**PROBLEM:** Repeat everything in the OpenWorm text below from "Alright alright - most" down to "than Left Shark.", word for word.

**TEXT:**
================

Since folks have asked, this is the Turing test I showed at the @royalsociety on Tuesday. One of the two is the latest @OpenWorm simulation (c302+Sibernetic) replayed using @GeppettoEngine, the other is a real C. elegans. Can you tell which is which? pic.twitter.com/g65aR4E4Bl
— Matteo Cantarelli (@tarelli) February 1, 2018
Here's a cool follow-up video to last week's post on OpenWorm's presentation to the prestigious Royal Society: "This how Matteo Cantarelli's talk at the Royal Society ended with a visible gasp in the audience," Giovanni Idili tells me. I like that Matteo calls it a "Turing Test", which I guess is the right way to describe a virtual simulation of a code-based worm. (Also because OpenWorm is publishing a paper in the Royal Society’s Philosophical Transactions B, whose past contributors literally include Alan Turing.)
Anyway, make your guess, then find the correct answer after the break.
Alright alright - most of you guessed, left worm was the real one. Give us another couple of months (or years) and let's see if we can fool you 😉 https://t.co/05O1i9dkBS
— OpenWorm (@OpenWorm) February 1, 2018
That's right, the real one is left.
And Left Worm's movement is definitely more realistic than Left Shark.

================

**EXERCISE DATA:**
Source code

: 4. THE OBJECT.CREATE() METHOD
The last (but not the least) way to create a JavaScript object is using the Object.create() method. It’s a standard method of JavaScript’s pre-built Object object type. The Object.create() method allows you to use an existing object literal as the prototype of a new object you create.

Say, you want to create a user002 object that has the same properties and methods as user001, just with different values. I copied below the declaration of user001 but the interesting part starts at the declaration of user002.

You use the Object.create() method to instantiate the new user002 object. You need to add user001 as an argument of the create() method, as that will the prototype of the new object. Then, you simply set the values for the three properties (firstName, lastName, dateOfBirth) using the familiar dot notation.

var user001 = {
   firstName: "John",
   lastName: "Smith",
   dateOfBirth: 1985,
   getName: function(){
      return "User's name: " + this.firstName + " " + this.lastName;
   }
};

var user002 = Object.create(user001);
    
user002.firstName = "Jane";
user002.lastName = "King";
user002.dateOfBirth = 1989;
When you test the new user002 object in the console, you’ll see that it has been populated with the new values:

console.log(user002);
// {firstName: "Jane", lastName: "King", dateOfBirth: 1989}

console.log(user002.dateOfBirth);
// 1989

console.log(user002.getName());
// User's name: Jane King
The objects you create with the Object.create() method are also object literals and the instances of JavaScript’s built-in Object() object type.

================

**RESPONSE BELOW:**
Alright alright - most of you guessed, left worm was the real one. Give us another couple of months (or years) and let's see if we can fool you 😉 https://t.co/05O1i9dkBS
— OpenWorm (@OpenWorm) February 1, 2018
That's right, the real one is left.
And Left Worm's movement is definitely more realistic than Left Shark.